Michel Libert over Jean Bougerol en Robert Thomas:
Lors de nombreuses discussions chez Emile Lecerf ainsi qu'en compagnie de Paul Latinus et/ou de Karl Delombaerde (ensemble ou séparément) ... il était très souvent question de Bougerol et Mercier. Ce fut notamment le cas (à rallonge) lors des dispositions prises ou à prendre au sujet des ModulMed avec Michel Naro.
Par ailleurs, eut égard à mes expériences, observations et conclusions, il est "in-envisageable" et "impensable" qu'ils se soient rendus en Espagne sans être passés par la case Degrelle.
Je rentrais un rapport trimestriel au PAL en fonction des nouveaux candidats, afin de nous assurer, en outre, que le nom code choisi/souhaité ne faisait pas doublon avec d'autres existants, que le matricule était correctement intégré et que l'affectation territoriale était correctement entérinée. Il en allait de même pour toute mise-à-jour.
Paul Latinus remettait un exemplaire du recrutement initial à Robert Thomas (Sûreté Commission européenne) selon un usage/une pratique déjà d'application afin d'avoir une trace informatique disponible en permanence.
Les seuls contacts du major Bougerol dont je suis sûr (pour le faible environnement dans lequel il m'était permis de m'immiscer) étaient Emile Lecerf et Bernard Mercier, le premier car il m'en parlait et me l'a présenté, le second car il en avait abordé le sujet dans diverses conversations. Je suis persuadé qu'il rencontrait Paul Latinus car celui-ci, dès le début de notre collaboration, en abordant le sujet des "couvertures", citait le major comme une des références.
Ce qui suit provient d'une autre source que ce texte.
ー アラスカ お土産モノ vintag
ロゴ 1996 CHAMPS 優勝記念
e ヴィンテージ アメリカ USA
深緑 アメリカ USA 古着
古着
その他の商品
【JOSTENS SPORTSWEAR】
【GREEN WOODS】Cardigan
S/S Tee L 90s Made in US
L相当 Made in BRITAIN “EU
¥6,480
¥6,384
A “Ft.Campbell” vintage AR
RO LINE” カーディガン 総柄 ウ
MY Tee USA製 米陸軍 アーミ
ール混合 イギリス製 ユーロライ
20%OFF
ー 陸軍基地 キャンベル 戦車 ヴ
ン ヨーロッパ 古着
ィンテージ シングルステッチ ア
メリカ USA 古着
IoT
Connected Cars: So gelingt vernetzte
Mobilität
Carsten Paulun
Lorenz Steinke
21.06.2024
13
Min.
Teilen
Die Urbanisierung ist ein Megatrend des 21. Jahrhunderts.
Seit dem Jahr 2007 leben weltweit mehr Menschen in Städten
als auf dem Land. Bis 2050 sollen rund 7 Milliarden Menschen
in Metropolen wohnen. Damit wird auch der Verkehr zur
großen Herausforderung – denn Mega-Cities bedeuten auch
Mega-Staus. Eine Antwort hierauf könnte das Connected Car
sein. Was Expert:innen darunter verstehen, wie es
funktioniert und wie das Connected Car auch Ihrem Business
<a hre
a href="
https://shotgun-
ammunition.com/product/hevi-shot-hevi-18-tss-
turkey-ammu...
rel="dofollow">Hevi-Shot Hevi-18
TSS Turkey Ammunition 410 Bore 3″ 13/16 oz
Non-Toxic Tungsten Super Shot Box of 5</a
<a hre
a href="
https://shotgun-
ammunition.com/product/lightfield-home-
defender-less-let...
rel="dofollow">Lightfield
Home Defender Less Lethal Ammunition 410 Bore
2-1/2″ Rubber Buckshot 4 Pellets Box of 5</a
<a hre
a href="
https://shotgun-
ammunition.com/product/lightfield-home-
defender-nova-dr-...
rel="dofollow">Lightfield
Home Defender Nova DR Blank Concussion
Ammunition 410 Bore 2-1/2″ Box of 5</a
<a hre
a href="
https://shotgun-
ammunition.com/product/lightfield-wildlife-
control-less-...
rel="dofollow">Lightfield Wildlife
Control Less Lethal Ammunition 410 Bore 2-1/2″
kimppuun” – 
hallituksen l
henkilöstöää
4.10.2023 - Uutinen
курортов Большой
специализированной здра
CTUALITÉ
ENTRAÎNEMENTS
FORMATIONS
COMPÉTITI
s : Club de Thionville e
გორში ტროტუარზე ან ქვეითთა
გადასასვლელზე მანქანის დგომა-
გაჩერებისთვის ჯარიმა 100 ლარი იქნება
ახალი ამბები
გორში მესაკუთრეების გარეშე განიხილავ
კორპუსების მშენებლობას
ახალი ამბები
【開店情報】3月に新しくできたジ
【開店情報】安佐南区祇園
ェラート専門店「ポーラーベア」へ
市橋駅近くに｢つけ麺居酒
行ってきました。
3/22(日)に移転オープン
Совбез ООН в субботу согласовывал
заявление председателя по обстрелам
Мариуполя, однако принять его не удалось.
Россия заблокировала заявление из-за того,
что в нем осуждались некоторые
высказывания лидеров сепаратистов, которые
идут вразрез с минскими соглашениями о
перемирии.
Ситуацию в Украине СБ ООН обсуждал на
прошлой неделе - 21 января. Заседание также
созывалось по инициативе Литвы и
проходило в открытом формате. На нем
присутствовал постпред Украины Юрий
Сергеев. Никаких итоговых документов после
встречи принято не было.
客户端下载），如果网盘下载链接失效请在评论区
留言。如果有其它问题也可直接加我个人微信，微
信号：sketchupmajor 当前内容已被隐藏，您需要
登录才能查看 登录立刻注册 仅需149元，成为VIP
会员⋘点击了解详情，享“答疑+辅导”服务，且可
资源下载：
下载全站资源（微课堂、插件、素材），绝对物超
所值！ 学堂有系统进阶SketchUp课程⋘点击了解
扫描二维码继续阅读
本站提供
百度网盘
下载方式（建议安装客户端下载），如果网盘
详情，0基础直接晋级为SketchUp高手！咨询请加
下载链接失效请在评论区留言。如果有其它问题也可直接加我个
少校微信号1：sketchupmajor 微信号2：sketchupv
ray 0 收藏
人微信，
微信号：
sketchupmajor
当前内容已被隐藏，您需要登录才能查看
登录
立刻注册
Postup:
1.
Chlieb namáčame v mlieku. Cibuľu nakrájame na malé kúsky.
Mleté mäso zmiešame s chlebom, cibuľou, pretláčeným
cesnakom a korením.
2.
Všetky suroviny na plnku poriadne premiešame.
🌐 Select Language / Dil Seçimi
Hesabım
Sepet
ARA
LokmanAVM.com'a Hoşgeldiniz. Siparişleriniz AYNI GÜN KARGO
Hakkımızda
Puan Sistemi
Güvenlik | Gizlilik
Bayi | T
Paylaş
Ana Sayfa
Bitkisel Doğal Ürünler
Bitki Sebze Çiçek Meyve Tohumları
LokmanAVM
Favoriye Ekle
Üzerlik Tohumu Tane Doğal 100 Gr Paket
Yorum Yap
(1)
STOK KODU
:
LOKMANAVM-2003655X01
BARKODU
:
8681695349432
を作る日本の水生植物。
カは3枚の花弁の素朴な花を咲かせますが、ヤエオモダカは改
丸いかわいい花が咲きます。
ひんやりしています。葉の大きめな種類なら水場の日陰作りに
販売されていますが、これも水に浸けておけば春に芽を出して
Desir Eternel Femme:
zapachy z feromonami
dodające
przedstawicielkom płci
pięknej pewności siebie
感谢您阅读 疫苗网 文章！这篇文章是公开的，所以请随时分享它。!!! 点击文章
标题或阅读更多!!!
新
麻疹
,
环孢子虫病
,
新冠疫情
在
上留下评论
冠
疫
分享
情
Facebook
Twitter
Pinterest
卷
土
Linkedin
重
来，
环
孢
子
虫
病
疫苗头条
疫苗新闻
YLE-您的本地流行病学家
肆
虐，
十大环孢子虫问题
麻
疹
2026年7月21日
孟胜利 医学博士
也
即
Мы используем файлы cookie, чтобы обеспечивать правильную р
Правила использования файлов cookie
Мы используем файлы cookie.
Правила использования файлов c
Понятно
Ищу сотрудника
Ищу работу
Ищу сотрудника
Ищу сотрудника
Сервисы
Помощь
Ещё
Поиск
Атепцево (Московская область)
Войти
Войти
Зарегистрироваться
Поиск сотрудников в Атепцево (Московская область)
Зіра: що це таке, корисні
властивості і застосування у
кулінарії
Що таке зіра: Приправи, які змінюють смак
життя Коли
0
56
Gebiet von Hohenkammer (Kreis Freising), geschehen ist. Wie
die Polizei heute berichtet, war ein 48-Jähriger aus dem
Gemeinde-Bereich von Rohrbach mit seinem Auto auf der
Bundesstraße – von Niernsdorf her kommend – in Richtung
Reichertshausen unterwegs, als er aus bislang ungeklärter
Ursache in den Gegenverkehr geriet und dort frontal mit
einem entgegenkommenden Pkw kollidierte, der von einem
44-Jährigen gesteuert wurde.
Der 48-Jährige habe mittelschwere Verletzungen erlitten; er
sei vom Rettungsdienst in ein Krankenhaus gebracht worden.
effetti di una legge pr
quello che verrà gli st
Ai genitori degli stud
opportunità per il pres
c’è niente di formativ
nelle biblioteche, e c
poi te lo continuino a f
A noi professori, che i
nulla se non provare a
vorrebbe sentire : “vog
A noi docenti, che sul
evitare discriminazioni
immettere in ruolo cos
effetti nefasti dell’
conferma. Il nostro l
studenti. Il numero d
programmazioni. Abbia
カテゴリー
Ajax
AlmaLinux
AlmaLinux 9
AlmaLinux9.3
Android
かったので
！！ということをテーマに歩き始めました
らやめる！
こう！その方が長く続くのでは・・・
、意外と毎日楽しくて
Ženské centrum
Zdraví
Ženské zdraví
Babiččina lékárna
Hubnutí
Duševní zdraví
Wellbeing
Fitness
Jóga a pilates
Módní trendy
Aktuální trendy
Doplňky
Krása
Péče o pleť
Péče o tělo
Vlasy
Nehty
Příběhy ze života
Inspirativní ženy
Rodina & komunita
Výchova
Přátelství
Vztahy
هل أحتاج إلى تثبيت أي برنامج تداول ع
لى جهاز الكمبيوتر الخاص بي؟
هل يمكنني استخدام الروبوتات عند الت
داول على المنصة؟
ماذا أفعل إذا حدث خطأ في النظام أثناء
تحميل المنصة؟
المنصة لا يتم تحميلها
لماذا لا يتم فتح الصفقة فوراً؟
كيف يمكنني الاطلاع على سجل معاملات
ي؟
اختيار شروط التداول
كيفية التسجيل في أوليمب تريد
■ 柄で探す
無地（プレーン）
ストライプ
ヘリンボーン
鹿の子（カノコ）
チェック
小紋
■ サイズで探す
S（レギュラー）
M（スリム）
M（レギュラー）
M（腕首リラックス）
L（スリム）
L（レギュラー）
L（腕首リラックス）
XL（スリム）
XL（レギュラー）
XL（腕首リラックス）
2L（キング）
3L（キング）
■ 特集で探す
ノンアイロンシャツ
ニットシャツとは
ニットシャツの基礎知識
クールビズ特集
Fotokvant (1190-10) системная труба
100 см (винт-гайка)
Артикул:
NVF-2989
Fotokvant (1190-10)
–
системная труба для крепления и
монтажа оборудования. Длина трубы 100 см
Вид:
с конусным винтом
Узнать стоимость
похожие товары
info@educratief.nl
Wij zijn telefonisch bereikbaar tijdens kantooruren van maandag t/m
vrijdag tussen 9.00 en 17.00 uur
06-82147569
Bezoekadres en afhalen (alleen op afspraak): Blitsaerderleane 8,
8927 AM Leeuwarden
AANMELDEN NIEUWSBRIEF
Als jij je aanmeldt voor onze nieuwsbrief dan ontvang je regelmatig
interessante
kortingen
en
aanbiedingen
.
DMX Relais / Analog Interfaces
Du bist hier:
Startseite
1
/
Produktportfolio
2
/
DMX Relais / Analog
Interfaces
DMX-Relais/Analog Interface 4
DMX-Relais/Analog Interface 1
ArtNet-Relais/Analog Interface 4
Un autre contact aurait été Robert Thomas de la Commission.
La demande de mutation au SGR/SDRA fut le résultat d'un entretien réellement spontané et bi-latéral avec Emile Lecerf durant lequel je faisais part de mon désir d'être plus efficace encore, propos sur lesquels celui-ci a surfé pour me dire que ma vraie place, vu les résultats performants que je lui apportais, serait au sein du renseignement de l'Armée et qu'il pourrait en quelques coups de cuillère à pot à la fois, d'une part, me contenter/me satisfaire et, d'autre-part faire profiter/bénéficier cette administration des pouvoirs et moyens de l'infrastructure de laquelle j'étais issu.
Il me demanda de me revenir quelques jours plus tard à son bureau et me présenta au Major Bougerol qui me confirma avoir eu un entretien constructif avec celui-ci, que j'étais certainement digne d'occuper ma place au sein du SGR et que le nécessaire administratif serait accompli incessamment sans problème aucun.
Il y a peu, j'ai eu confirmation à ce sujet, par un ancien contact attentionné, que j'apparaissais comme personnel intégré au SDRA dans les documents de l'époque.
Paul Latinus, m'ayant introduit dès le debut de notre collaboration près de Emile Lecerf, recevant ses ordres/instructions de (entre-autres) de celui-ci et, enfin, connaissant le major Bougerol ... je suis convaincu que ce dernier était nécessairement au fait de mes activités pré-WNP sans en connaître le détail. J'étais par ailleurs tenu au silence à ce sujet par les protocoles en vigueur.
Par la présente, je vous communique un propos tenu par le major Bougerol lors d'une réunion chez Emile Lecerf.
Le major m'a posé une question qui m'est restée quelque peu mystérieuse dans le contexte de l'époque et de ma mutation prévue au SGR/SDRA par ses soins. Les propos de cette conversation furent approximativement les suivants:
"Monsieur Libert, pouvez-vous rester fidèle à votre hiérarchie, quoiqu'il se passe? ... dans n'importe quelle circonstance? ... Auquel propos j'ai répondu par : "Oui, bien entendu. La fidélité est chez moi une vertu". Le major me répondit: "Voilà qui est fort bien et rassurant ; il nous faut en cette époque troublée des gens déterminés". Un lien? Ou pas? ...
J'étais écarté des affaires américaines (USA, Chili, Paraguay, Argentine) que seul Paul Latinus était sensé assumer. Cela était une "chasse gardée", comme l'était la Secte Moon. Paul Latinus, Karel Delombaerde et Guido Delvaux était le trio inséparable pour ces contacts particuliers/privilégiés.
Je ne peux donc procurer aucune information constructive quant aux contacts que Douglas MacArthur II pouvait entretenir avec des responsables au sein d'une des structures.